● **Aim of the exercise**
Arrange the lines of the material below, starting at the first line and ending at the line that contains "entreprises revoient leurs", into a numbered list, with both of those lines included and any blank lines omitted.

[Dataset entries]
--- START ---
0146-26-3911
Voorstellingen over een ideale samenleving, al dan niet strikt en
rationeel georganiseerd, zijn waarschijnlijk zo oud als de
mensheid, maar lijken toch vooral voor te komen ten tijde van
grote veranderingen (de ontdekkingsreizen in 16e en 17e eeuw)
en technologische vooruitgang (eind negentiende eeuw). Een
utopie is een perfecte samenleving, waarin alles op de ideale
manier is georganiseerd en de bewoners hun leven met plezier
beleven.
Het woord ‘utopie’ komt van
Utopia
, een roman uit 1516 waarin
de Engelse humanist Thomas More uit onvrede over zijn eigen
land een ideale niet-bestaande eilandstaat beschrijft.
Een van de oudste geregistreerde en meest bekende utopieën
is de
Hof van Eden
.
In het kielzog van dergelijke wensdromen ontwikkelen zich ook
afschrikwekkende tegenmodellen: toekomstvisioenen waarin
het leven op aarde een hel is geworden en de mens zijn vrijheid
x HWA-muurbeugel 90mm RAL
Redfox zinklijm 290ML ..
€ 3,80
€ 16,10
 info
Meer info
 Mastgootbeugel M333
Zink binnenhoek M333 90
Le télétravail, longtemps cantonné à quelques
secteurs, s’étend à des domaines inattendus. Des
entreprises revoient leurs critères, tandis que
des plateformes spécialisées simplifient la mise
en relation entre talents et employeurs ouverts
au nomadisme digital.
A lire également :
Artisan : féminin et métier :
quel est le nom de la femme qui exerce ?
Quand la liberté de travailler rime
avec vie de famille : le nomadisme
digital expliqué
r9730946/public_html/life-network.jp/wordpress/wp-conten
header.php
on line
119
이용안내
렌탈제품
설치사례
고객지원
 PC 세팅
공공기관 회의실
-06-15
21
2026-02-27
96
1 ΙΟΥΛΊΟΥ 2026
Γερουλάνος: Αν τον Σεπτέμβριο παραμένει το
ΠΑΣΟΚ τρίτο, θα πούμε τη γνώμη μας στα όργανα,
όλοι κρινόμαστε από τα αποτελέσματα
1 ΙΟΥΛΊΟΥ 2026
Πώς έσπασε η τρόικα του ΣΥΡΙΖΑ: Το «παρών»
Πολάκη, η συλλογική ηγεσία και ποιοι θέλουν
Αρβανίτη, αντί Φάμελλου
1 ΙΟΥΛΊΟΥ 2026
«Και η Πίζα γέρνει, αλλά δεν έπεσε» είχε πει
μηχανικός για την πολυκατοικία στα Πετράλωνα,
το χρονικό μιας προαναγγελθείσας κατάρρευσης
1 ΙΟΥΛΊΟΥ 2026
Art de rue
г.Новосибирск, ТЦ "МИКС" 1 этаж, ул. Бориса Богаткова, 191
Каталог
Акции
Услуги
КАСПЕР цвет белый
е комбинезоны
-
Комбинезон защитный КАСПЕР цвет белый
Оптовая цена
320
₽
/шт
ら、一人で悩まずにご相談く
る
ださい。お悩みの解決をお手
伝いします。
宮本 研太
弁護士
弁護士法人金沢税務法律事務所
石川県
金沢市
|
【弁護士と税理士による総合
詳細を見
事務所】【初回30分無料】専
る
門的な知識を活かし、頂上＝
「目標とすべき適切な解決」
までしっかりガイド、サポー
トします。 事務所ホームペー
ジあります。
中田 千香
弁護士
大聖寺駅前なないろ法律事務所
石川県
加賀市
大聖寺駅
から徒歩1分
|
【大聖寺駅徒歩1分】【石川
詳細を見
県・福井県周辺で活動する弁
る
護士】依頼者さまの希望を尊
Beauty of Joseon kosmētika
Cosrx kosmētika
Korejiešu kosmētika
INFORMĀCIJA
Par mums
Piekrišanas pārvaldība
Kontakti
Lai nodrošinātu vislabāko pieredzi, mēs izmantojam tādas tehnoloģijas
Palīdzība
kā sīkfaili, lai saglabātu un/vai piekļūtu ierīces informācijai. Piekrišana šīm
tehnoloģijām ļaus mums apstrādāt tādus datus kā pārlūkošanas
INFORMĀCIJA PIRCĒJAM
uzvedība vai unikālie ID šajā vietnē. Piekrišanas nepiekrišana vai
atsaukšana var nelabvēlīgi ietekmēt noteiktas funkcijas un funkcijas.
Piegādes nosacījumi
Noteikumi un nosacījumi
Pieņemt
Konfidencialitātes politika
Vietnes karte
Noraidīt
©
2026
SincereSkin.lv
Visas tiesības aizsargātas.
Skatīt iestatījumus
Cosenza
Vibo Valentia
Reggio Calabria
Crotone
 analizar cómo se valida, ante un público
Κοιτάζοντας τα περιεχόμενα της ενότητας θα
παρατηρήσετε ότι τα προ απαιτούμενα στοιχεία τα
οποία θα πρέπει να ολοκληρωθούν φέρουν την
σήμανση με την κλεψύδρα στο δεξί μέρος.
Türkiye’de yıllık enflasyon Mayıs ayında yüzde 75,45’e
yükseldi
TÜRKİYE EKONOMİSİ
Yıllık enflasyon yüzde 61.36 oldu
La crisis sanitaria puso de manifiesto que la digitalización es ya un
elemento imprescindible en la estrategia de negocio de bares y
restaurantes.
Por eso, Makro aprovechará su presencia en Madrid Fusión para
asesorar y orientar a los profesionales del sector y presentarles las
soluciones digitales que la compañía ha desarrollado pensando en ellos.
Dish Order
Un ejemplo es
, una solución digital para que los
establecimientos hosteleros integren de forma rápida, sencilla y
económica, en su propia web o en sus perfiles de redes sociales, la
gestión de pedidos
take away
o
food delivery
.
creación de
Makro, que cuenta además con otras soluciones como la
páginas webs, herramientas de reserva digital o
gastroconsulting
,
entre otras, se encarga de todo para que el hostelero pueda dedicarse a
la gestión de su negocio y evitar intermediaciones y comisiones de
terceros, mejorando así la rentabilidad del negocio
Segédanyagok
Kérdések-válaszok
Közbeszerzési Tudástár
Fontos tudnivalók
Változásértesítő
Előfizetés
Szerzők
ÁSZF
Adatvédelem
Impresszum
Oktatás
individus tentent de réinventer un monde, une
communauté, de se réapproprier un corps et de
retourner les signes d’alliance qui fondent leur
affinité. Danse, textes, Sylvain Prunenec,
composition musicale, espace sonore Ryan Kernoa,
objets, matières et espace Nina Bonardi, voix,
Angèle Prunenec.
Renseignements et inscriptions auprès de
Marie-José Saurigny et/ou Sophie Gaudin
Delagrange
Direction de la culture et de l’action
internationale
--- END ---
● **Result**
1. 0146-26-3911
2. Voorstellingen over een ideale samenleving, al dan niet strikt en
3. rationeel georganiseerd, zijn waarschijnlijk zo oud als de
4. mensheid, maar lijken toch vooral voor te komen ten tijde van
5. grote veranderingen (de ontdekkingsreizen in 16e en 17e eeuw)
6. en technologische vooruitgang (eind negentiende eeuw). Een
7. utopie is een perfecte samenleving, waarin alles op de ideale
8. manier is georganiseerd en de bewoners hun leven met plezier
9. beleven.
10. Het woord ‘utopie’ komt van
11. Utopia
12. , een roman uit 1516 waarin
13. de Engelse humanist Thomas More uit onvrede over zijn eigen
14. land een ideale niet-bestaande eilandstaat beschrijft.
15. Een van de oudste geregistreerde en meest bekende utopieën
16. is de
17. Hof van Eden
18. .
19. In het kielzog van dergelijke wensdromen ontwikkelen zich ook
20. afschrikwekkende tegenmodellen: toekomstvisioenen waarin
21. het leven op aarde een hel is geworden en de mens zijn vrijheid
22. x HWA-muurbeugel 90mm RAL
23. Redfox zinklijm 290ML ..
24. € 3,80
25. € 16,10
26.  info
27. Meer info
28.  Mastgootbeugel M333
29. Zink binnenhoek M333 90
30. Le télétravail, longtemps cantonné à quelques
31. secteurs, s’étend à des domaines inattendus. Des
32. entreprises revoient leurs critères, tandis que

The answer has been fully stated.